He has won in his native Sweden and won in Spain on the European Challenge Tour but Martin Erlandsson has yet to savour the sweet taste of victory on the biggest stage of all, The European Tour. However, the 32 year old gave himself the chance to right that statistic over this weekend when he grabbed the halfway lead in the BMW International Open.
Erlandsson carded a second round 68 to add to his opening 67 at Golfclub München-Nord, Eichenried for a nine under par total of 135, to take a one shot lead over a group of four players, fellow countryman Mattias Erlandsson, Spain’s Alejandro Canizares, Denmark’s Søren Hansen and defending champion David Howell of England.
Erlandsson, whose best finish was a tie for second in last year’s Celtic Manor Wales Open, will also have a new experience to take into the weekend’s action for he has never led outright in a European Tour event, his only experience of pace-setting being a share of the lead after the first round in last year’s Aa St Omer Open. Understandably, he admitted to a few nerves.
“I did start out a little bit intense today but I managed to get an early birdie and from there on I tried to relax and I’ll try to do that tomorrow as well,” he said. “It is an old cliché but I am trying just to concentrate on one shot at a time and not get too far ahead of myself. That’s the key for me I think.”
The leader only made one mistake all day, bogeying the tenth where his approach shot flew left of the green, but outside that he was flawless and embroidered his card with five birdies, his putter more than hot as four of the five birdie putts came from outside 12 feet.
Although he played well, Erlandsson knows he will have to step up a further gear if he is to win one of the most prestigious tournaments on The European Tour International Schedule, as an impressive chasing pack is amassed behind him.
Leading the way in the closest quartet is defending champion Howell, who as well as rediscovering his form at just the right time for his second Ryder Cup appearance in three weeks time, is also keeping alive his hopes of becoming the first player to win the European Tour Order of Merit from wire to wire.
Howell, one of four joint first round leaders, started his second round sluggishly but came to life near the end with three birdies in his last six holes for a 69 to keep alive also his hopes of a memorable BMW title triumph, having won the BMW Championship – The Players’ Flagship at Wentworth Club in May.
While Howell finished well, Hansen, who joined Howell on the eight under par 136 mark, started like a train with four threes in his first five holes, four of them birdies. The winner of the 2002 Irish Open calmed down a bit after that but still managed three further birdies in his 66, a score matched by Eliasson but bettered by one by Canizares, who showed he was still very much in the form which saw him win in The Imperial Collection Russian Open two weeks ago, in only his third European Tour event.

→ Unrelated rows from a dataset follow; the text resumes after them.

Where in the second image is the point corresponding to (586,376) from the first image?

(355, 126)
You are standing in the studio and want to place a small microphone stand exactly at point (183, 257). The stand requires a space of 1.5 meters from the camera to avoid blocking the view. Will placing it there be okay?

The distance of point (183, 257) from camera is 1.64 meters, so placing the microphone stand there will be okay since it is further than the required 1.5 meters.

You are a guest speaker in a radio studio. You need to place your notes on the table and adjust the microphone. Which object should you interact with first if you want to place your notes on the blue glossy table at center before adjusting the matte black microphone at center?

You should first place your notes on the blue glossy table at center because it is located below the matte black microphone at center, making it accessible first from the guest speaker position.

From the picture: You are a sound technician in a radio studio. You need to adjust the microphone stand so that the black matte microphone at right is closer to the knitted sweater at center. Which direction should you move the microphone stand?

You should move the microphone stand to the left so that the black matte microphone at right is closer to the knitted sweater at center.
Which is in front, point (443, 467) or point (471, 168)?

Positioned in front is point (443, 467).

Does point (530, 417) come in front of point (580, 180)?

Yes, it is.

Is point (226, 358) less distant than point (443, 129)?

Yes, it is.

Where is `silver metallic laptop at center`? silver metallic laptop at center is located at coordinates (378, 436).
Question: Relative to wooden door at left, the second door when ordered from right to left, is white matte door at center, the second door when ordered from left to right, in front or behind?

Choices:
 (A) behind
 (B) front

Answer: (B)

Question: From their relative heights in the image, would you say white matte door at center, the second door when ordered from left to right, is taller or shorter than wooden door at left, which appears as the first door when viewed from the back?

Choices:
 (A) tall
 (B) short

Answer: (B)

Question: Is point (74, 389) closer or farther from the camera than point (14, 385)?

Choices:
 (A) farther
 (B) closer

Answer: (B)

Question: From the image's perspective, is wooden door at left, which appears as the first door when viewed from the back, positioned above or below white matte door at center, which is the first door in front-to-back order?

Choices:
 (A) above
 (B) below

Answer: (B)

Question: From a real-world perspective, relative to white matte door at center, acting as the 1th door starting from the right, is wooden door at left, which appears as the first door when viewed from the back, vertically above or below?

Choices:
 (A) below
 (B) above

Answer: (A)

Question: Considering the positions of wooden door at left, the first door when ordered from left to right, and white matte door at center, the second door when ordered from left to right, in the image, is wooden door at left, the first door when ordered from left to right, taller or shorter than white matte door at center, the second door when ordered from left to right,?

One shot back on seven under par 137 are six players including two men who, like Howell, will be making the trip as part of Ian Woosnam’s European Ryder Cup Team, namely the English duo of Paul Casey and Luke Donald, who carded rounds of 67 and 69 respectively.
Mention of The Ryder Cup is appropriate because the picture as to who will complete Woosnam’s line up on Sunday night became a little clearer as the cut fell.
The bad news for Paul McGinley – currently in the tenth and last automatic qualification spot – was that it fell on him, the Irishman’s disappointing two round total of three over par 147 seeing him miss the cut – which fell at one under par 143 – by four shots.
The good news for McGinley though was the fact that the likelihood of Spaniard José Maria Olazábal replacing him in that vulnerable position increased considerably. For that to happen, of course, Colin Montgomerie needs to finish in the top 47 of the tournament to remove Olazábal from the Ryder Cup World Points List and the Scot carded a second round 68 to move into a share of 12th place at the halfway stage.
The good news for Olazábal however was the fact that of the four players who could theoretically catch him should he find himself in that position, one – England’s John Bickerton – missed the cut, thus ending this year’s Open de France champion’s hopes of his first Ryder Cup appearance.
The man currently in 11th position – England’s Paul Broadhurst – also has a lot to do to achieve his goal of finishing in the top three after a second round 71 left him right on the cut mark of one under par 143 in a share of 61st place.
However, Olazábal might be a little concerned at the position of the two others who, if not on the leaderboard, were certainly on the first page of scores. Denmark’s Thomas Björn, who needs a victory, moved into a share of 29th position on four under par 140 after his second round 69 while Johan Edfors, who needs to finish second, is one shot further back in a share of 42nd place on three under par 141.
It promises to be a nervy weekend’s television viewing for Olazábal and an enthralling one for everybody else.